PARIMO,Pospena.com- Kejaksaan Negeri Parigi Moutong (Parimo) dibantu kepolisian Polres Parimo menggrebek Mantan Kepala Desa (Kades) Jononunu Kecamatan Parigi Tengah Saharudin Habilawasa kemarin Pukul 23.00 Wita di rumah kediamannya. Penangkapan tersebut diwarnai aksi kejar-kejaran oleh aparat dan tersangka yang berusaha melarikan diri, Saharudin mengundurkan diri dari jabatannya karena tersandung kasus penyalagunaan Dana Desa (DD) itu, tidak kooperatif, pasalnya dua kali pemanggilan jaksa dia menolak untuk hadir.

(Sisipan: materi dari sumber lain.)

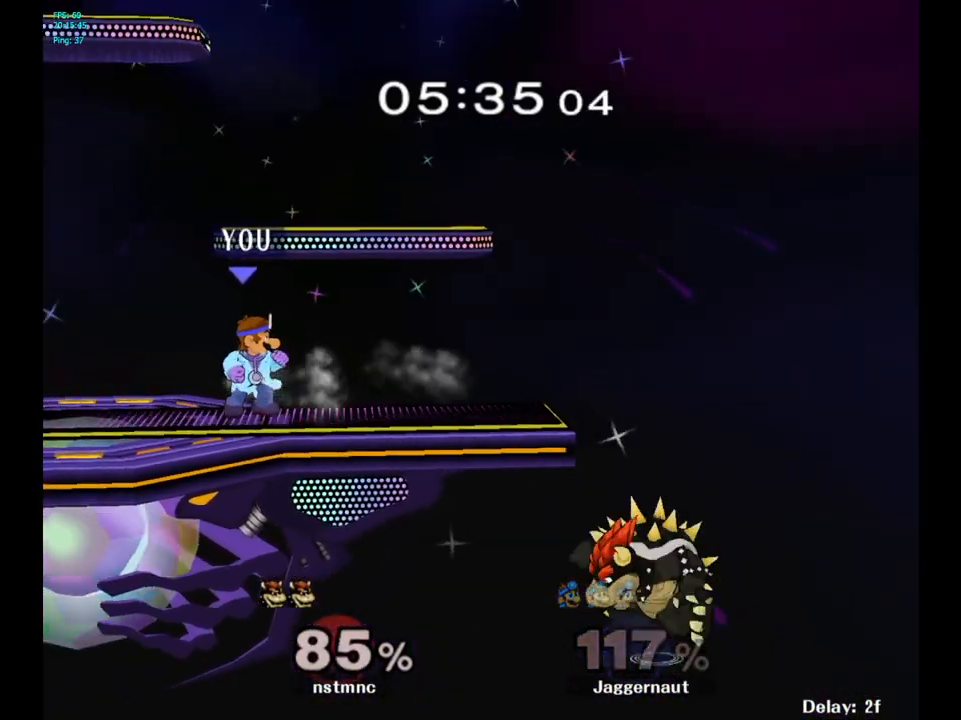
{"buttons": [], "left_stick": "center", "right_stick": "center", "events": [[100, "left_stick", "right"], [233, "Y", "down"], [300, "R1", "down"], [300, "left_stick", "down-left"], [433, "Y", "up"], [450, "R1", "up"], [450, "left_stick", "center"]]}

Kepala Kejaksaan Negeri Parigi Agus Setiadi SH.MH dan Kepala Seksi Pidana Khusus (Kasipidsusu) Mohamad Tang SH. Melalui Kasi Intel Muhammad Rifaisal SH. yang di temui sejumlah media Rabu 25/09 mengatakan, Saharudin Habilawasa selaku mantan kades Jononunu periode 2014-2020 sebagai tersangka penyalagunaan Dana Desa dengan potensi kerugian 360 jutaan rupiah lebih, halo itu masih sekedar perhitungan penyidik yang dipakai berdasarkan fakta bukti keterangan setelah yang bersangkutan ditetapkan jadi tersangka.
“terhadap yang bersangkutan pada hari selasa kemarin setelah dilakukan ekspos oleh tim penyidik bersepakat bahwa pemenuhan syarat- syarat untuk ditetapkan sala seorang jadi tersangka itu telah terpenuhi sesuai dengan standarisasi KUHP maka dari itu tim penyidik pada hari selasa kemarin menetapkan Saharudin Habilawasa sebagai tersangka Penyalagunaan Dana Desa,”ungkapnya.
Kata Faisal, Sebelumnya Teman- teman tim penyidik dibantu dengan tim buser parimo melakukan maping terhadap keberadaan yang bersangkutan, malam itu termasuk dalam penangkapan. Proses penangkapannya relatif lebih soft, memang ada upaya melarikan diri dari yang bersangkutan karena pada saat aparat masuk kerumah, tersangka justru melompat lewat jemdela lari keluar, tetapi memang karena wilayahnya kita sudah maping sehingga yang bersangkutan tidak bisa meloloskan diri dari proses penangkapan.
“berdasarkan keterangan para saksi yang melakukan perbuatan melanggar hukum itu terindikasi sampai saat ini memang baru seorang kepala desa karena memang yang mengatur semuanya itu kepala desa itu sendiri mulai dari pelaksaan kegiatan, tim pelaksaan kegiatan pun hanya bertanda tangan didalma dokumen tidak mengetahiu secara pasti kegiatannya apa, apa yang dilaksankan, dan dimana dilaksanakan. Itu tidak diketahui oleh TPK,”jelasnya.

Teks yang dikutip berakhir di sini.